As a rule of the thumb, the more targeted or specialized your product or service is, the more success you will have with any single-channel online campaign. But testing still needs to be done in single-channel digital campaigns.
A specialty Christian publishing client has had success with very, specific niche titles. Landing page creative needed to be tested in conjunction with banner ad offers and banner ad creative. Through several rounds of testing we learned that creative tends to wane after about 60 to 75 days, so a creative refresh helps keep clickthrough rates above the industry average, enabling the client to sell more of their books. This coupled with the right landing page lifted ROI.
However, most products are not this specialized or targeted. You can be faced with the quandary of not only what to test, but where to test it.
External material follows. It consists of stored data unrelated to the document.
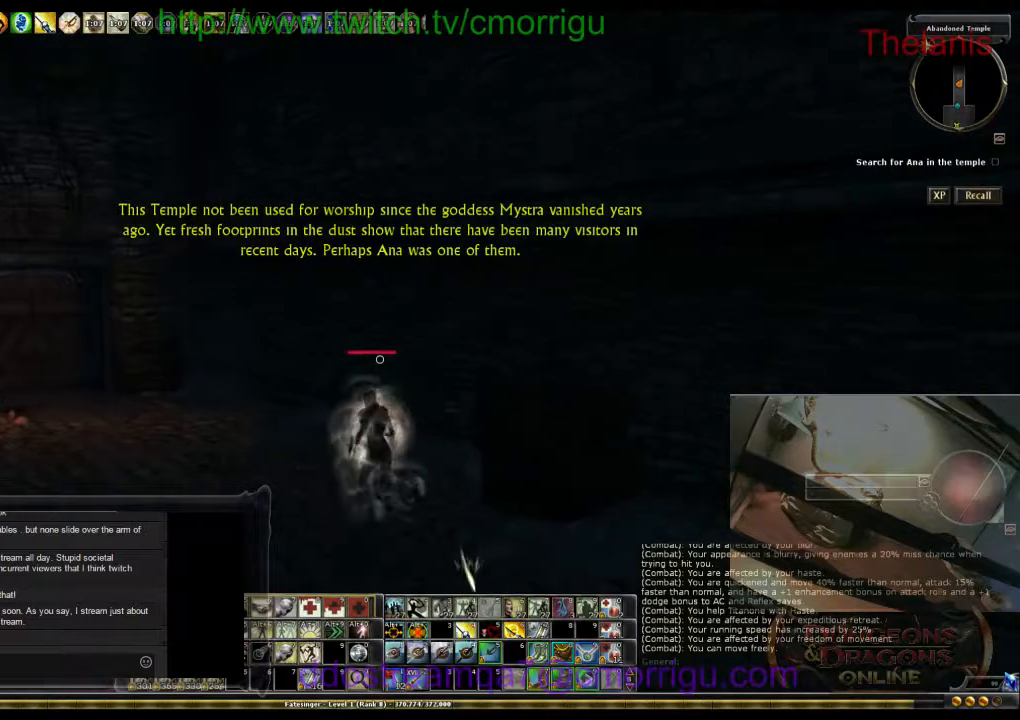
{"keys": ["w"], "events": [[400, "a", "up"]]}
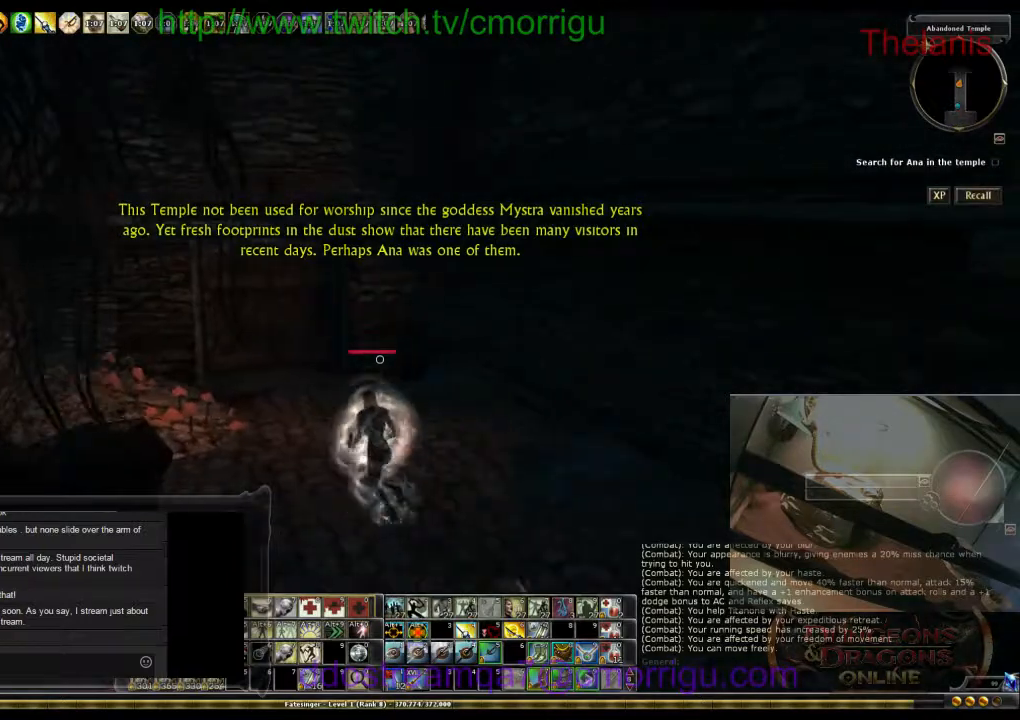
{"keys": ["w"], "events": []}
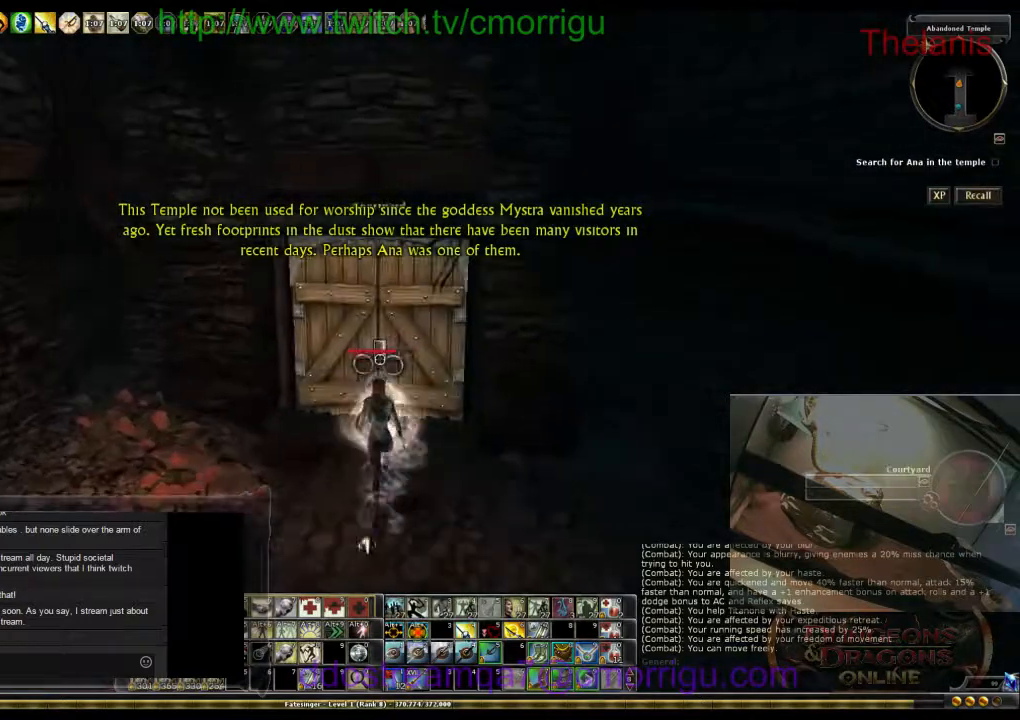
{"keys": [], "events": [[67, "w", "up"]]}
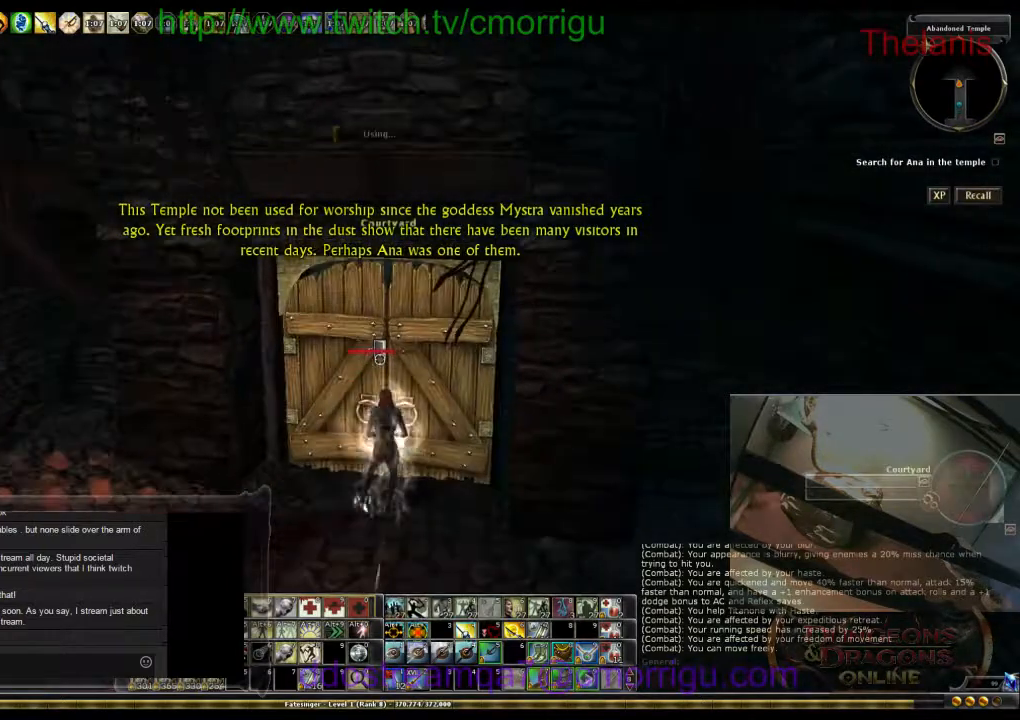
{"keys": [], "events": []}
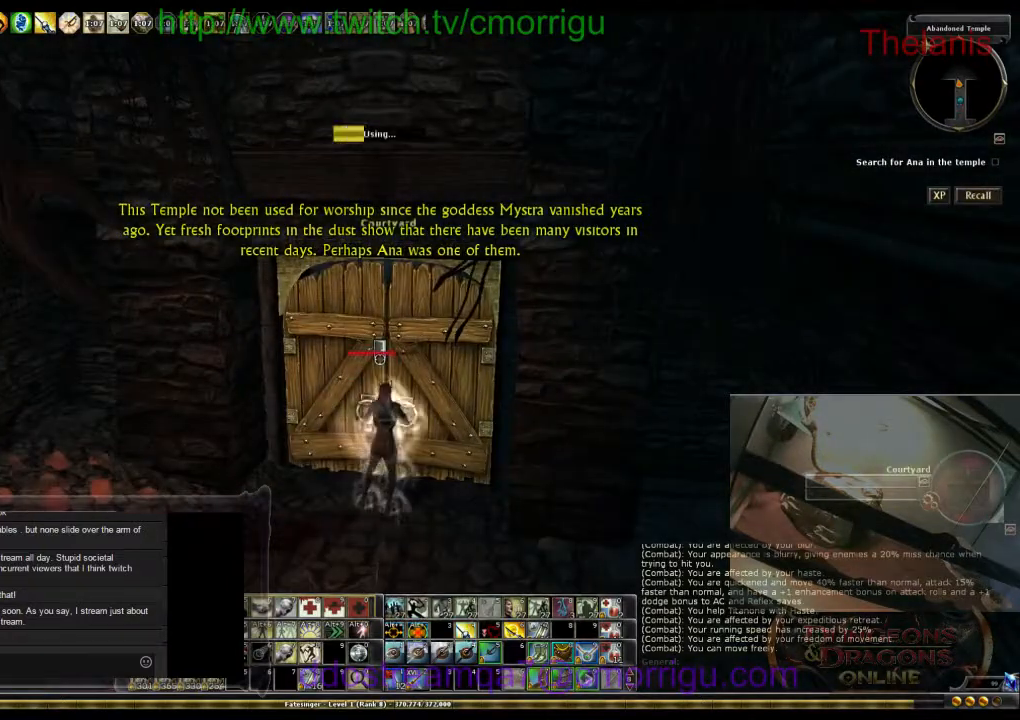
{"keys": [], "events": []}
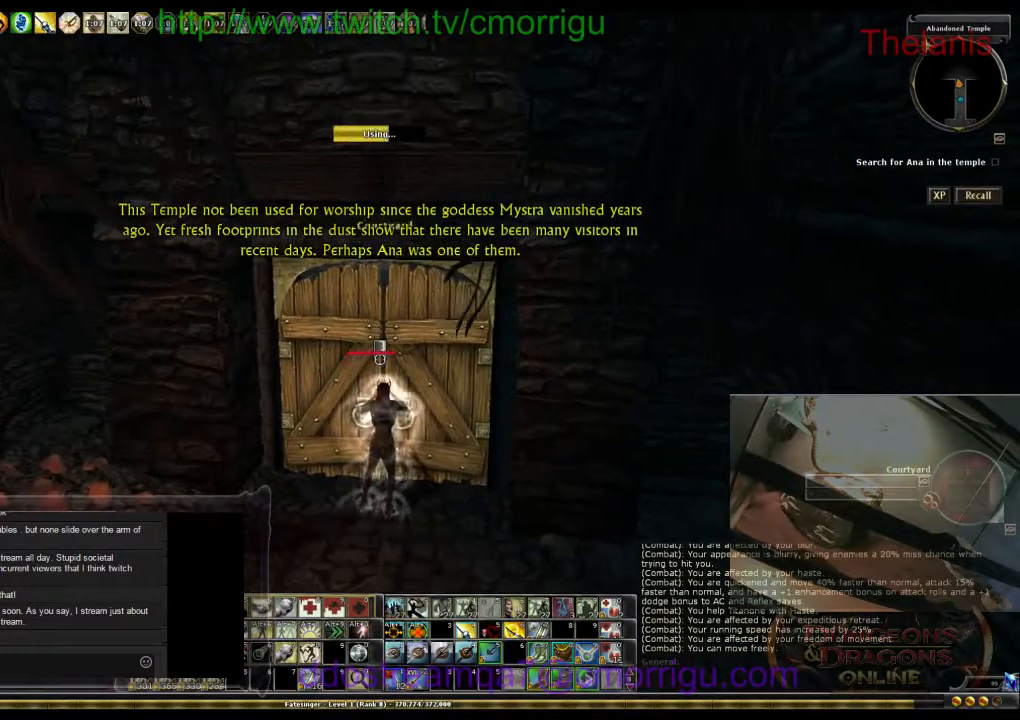
{"keys": [], "events": []}
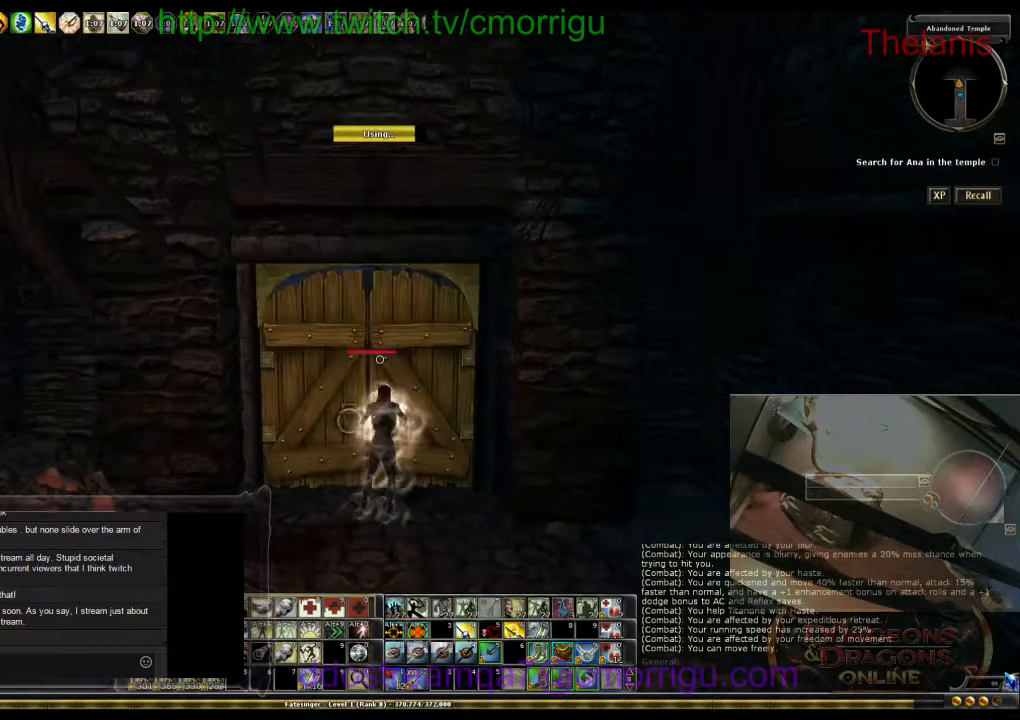
{"keys": ["9"], "events": [[433, "9", "down"]]}
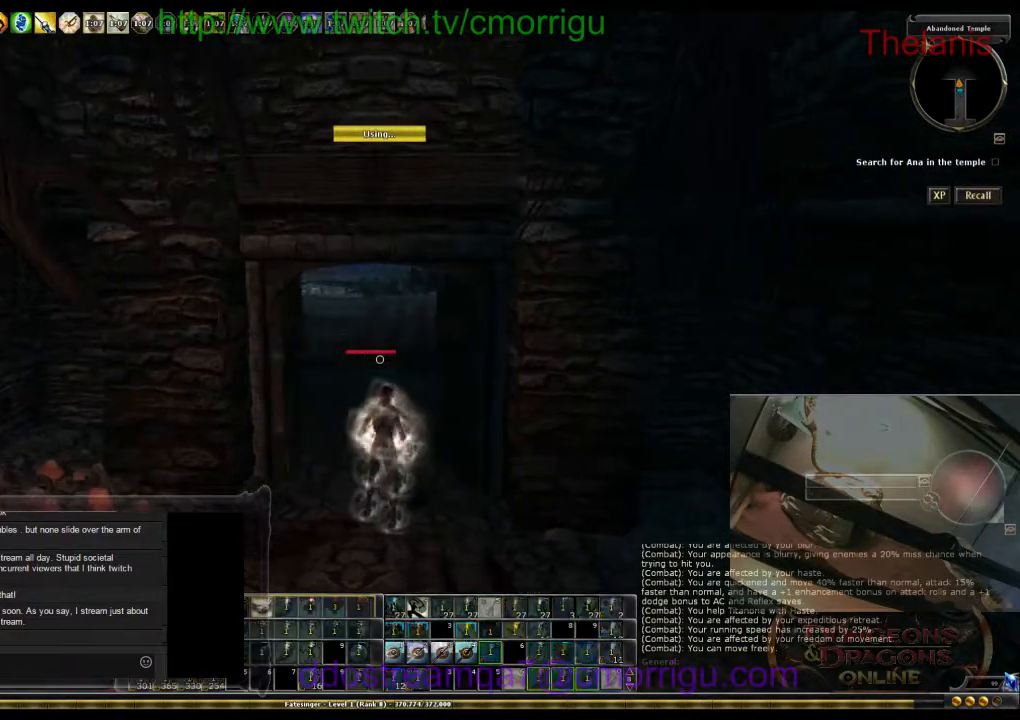
{"keys": [], "events": [[33, "9", "up"]]}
In the online space you have literally countless number of publisher properties where your banner ad can be placed. Your best bet is to approach this like a measurable marketer. Follow these 3 steps to determine what properties might be the most test-worthy:
1. Evaluate and profile your existing customers to learn about who they are.
2. Create both offline and online predictive models to score and rank potential prospect on who look the most like existing customers.
3 Find the publisher properties that most closely match 1 and 2 above.
Most successful campaigns today are, of course, truly multichannel. That means even more testing and more channel choices. Ideally we want to determine, in the quickest amount of time, what media mix will yield the greatest ROI, while also factoring in messaging/offers. Not all media will yield the same sales rates.
For example, social media is typically very good at engagement, but poor at closing the deal. You need to wrap in email, a landing page, direct mail, a phone call to help close the sale. Testing needs to continue throughout. The payoff is increased knowledge after each campaign is concluded.
We were hired by a bank to secure new checking customers in two markets. After profiling/modeling we began with digital and followed with three direct mail drops with support from brand advertising—TV, out of home, radio and print in each market. The offer was the same in each market. One market saw a huge gain in new customers, while the other saw a huge loss.
What we learned was that in one market the offer was good, as the competition was not great. In the other market, the competition was stiff and they had a much better offer and would not cede market share.